Inflation

Preisanstieg im Großhandel schwächt sich ab

Der Preisauftrieb im Großhandel hat gegenüber dem Vormonat September etwas nachgelassen.
IMAGO / Rolf Poss
Der Preisauftrieb im Großhandel hat gegenüber dem Vormonat September etwas nachgelassen.

Die Großhandelspreise haben im Oktober etwas nachgegeben, meldet das Statistische Bundesamt. Mineralölerzeugnisse und Reststoffe sind billiger geworden, Obst, Gemüse und Getreide hingegen teurer.

Der starke Preisauftrieb im deutschen Großhandel hat sich abgeschwächt. Im Oktober stiegen die Preise um 17,4 Prozent im Vergleich zum Vorjahresmonat, wie das Statistische Bundesamt mitteilt. Gemessen am September 2022 gaben sie leicht um 0,6 Prozent nach. Zum Vormonat seien insbesondere die Großhandelspreise für Mineralölerzeugnisse um gut 5 Prozent gefallen, auch Altmaterial und Reststoffe verbilligten sich (-10,5 Prozent). Dagegen verteuerten sich unter anderem Obst, Gemüse, Kartoffeln und Getreide etwas, so die Statistiker.

In den vergangenen Monaten sind die Großhandelspreise hochgeschossen. Im September waren sie verglichen mit dem Vorjahresmonat um fast ein Fünftel (19,9 Prozent) gestiegen, noch mehr als im August (18,9 Prozent).

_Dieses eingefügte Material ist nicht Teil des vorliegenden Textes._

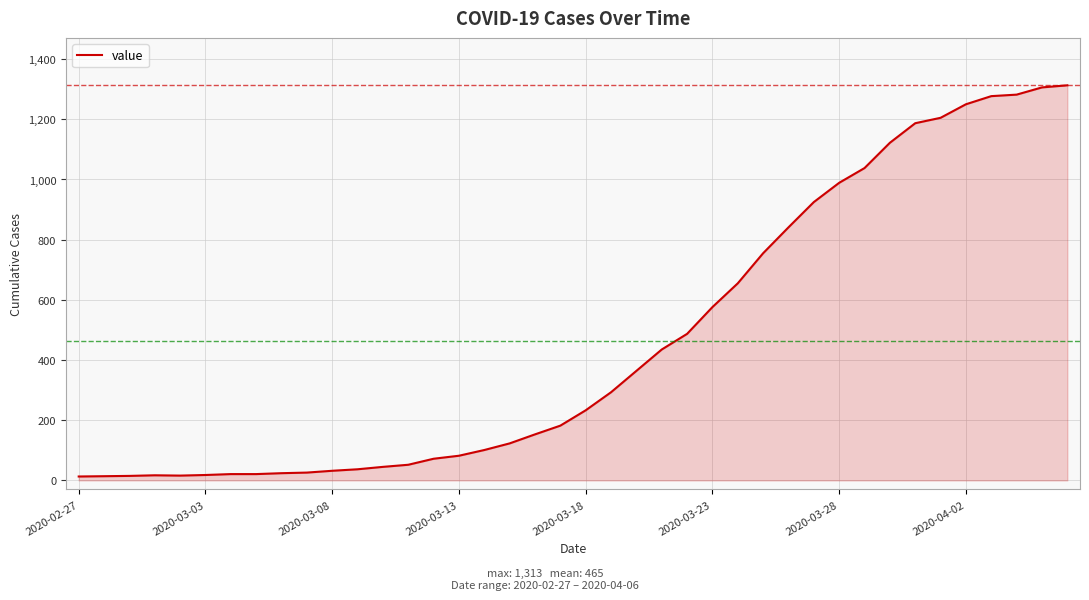

What is the difference between the maximum and minimum values?

1300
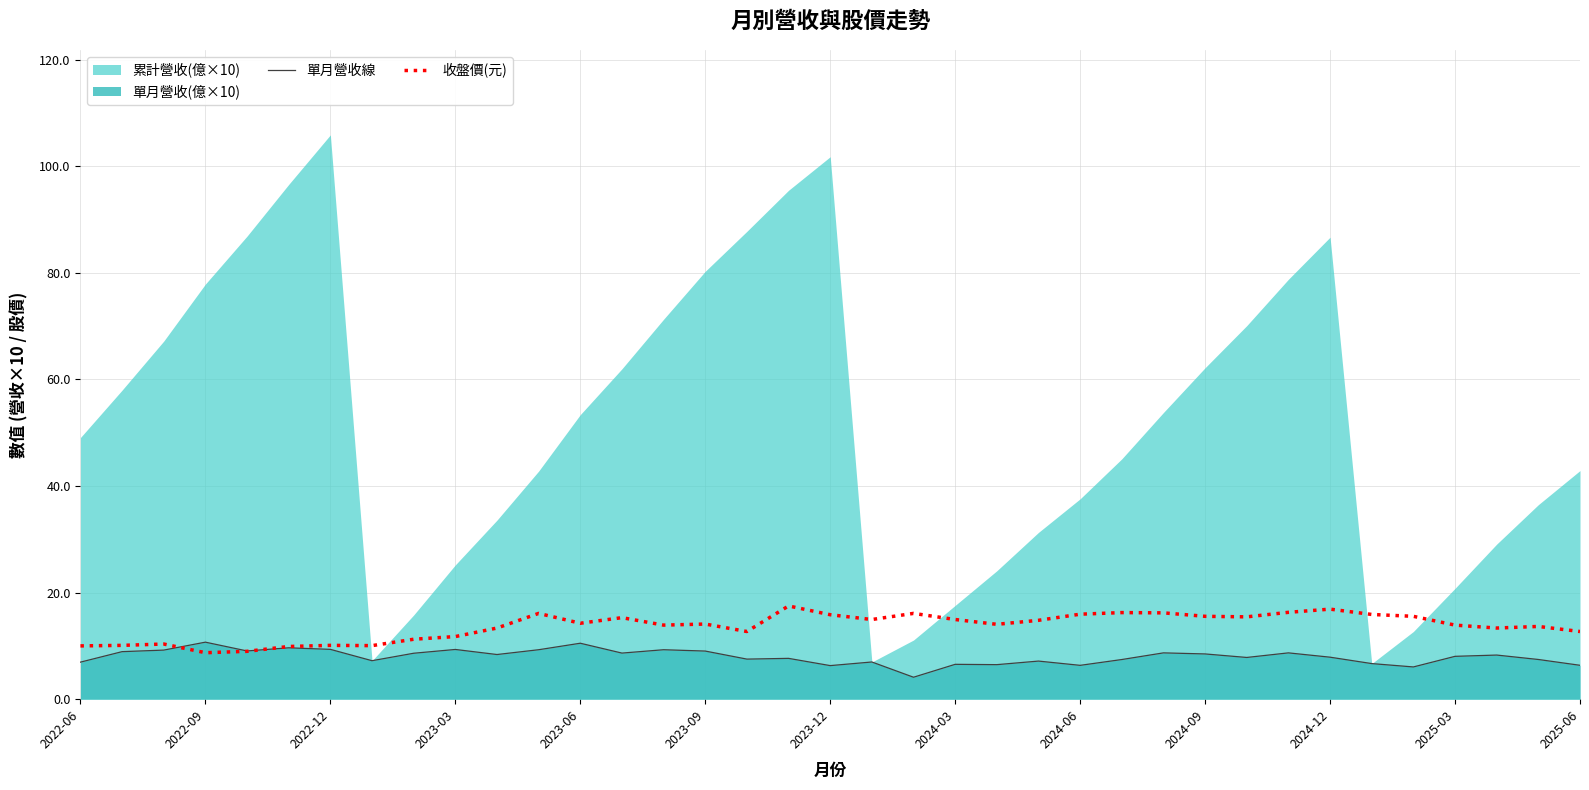

True or false: 收盤價(元) and 單月營收線 cross at least once.

True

Auch im Oktober trieben stark steigende Preise für Rohstoffe und Vorprodukte die Großhandelspreise an. So waren Mineralölerzeugnisse rund 41,5 Prozent teuer als im Vorjahresmonat, der Zuwachs fiel aber nicht mehr so stark aus wie im September (plus 62 Prozent). Auch bei chemischen Produkten schwächte sich der Preisauftrieb im Oktober auf hohem Niveau (plus 38,7 Prozent) etwas ab.

Der Großhandel ist eine von mehreren Wirtschaftsstufen, auf denen sich das allgemeine Preisniveau bildet. Neben dem Großhandel zählen dazu die Preise für nach Deutschland eingeführte Güter und die Preise, die Hersteller für ihre Produkte erhalten. Sie alle wirken auf die Verbraucherpreise ein, an denen die Europäische Zentralbank ihre Geldpolitik ausrichtet. Sowohl in Deutschland als auch in der Eurozone ist der Preisauftrieb derzeit sehr hoch.